Weary with crisis, Ecevit’s administration embarked on a comprehensive reform package– spearheaded by Minister for the Economy Kemal Dervis – that included a flexible exchange-rate system with a dedicated inflation-targeting regime. With this macroeconomic groundwork laid, greater economic, and soon political, stability followed.
In 2003 came the formation of the AKP’s first single-party government, which enthusiastically backed the country’s IMF-based stabilization program. Turkey’s adoption of a road map for full membership in the EU also created a strong impulse to follow through on painful reforms. Exceptionally favorable economic conditions worldwide at this time no doubt helped significantly, but the real credit must go to a government that stuck to its liberalizing instincts.
This consistency has paid off. From 2002-2007, Turkey experienced its longest period of uninterrupted economic growth, which averaged 6-7% year on year, while annual inflation has plummeted (it now stands at 3.9%). Moreover, the economy proved resilient following the global financial crisis, with growth recovering rapidly.
Indeed, annual real GDP rose by 9% in 2010. And, despite Turkey’s fast-growing population, per capita GDP has tripled since 2002, reaching $10,500 in 2010. As a result, Turkey is projected to graduate from “middle-income” status and enter to the league of rich countries by 2012.
Not surprisingly, Turkey’s capacity to attract foreign direct investment is now comparable to other fast-growing emerging-market economies. But serious problems remain. The ever-rising current-account deficit (6.8% of GDP in 2010) will require a second round of reforms.
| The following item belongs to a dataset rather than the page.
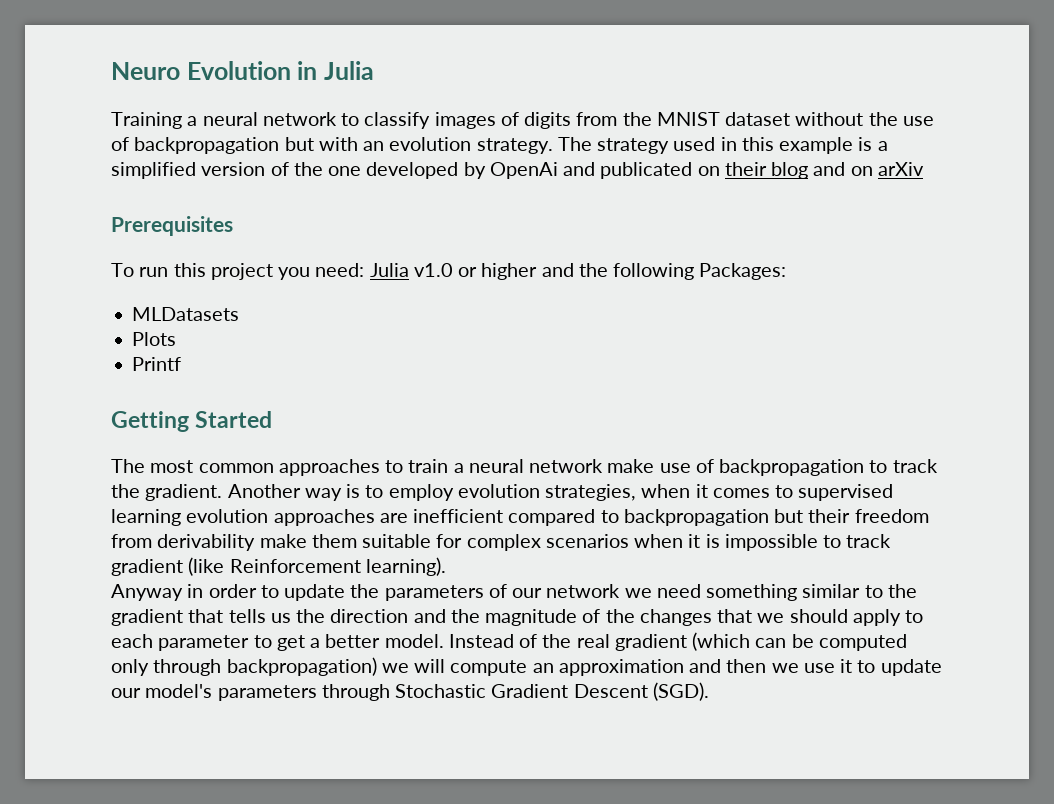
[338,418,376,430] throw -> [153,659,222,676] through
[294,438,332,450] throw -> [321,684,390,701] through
And unemployment remains stubbornly high, though employment is now more widespread than it has ever been.
For the first time in its modern history, Turkey not only resisted a serious global economic crisis, but also decoupled itself from the rest of Europe by rebounding strongly in 2010. This economic prowess, together with the government’s “zero problem” foreign policy, have helped make Turkey a leading regional power.
Turkey’s achievements form a case study in successful economic development. The question now is how Turkey will use its rapidly growing economic power.
İbrahim Öztürk, professor of Economics at Marmara University in İstanbul.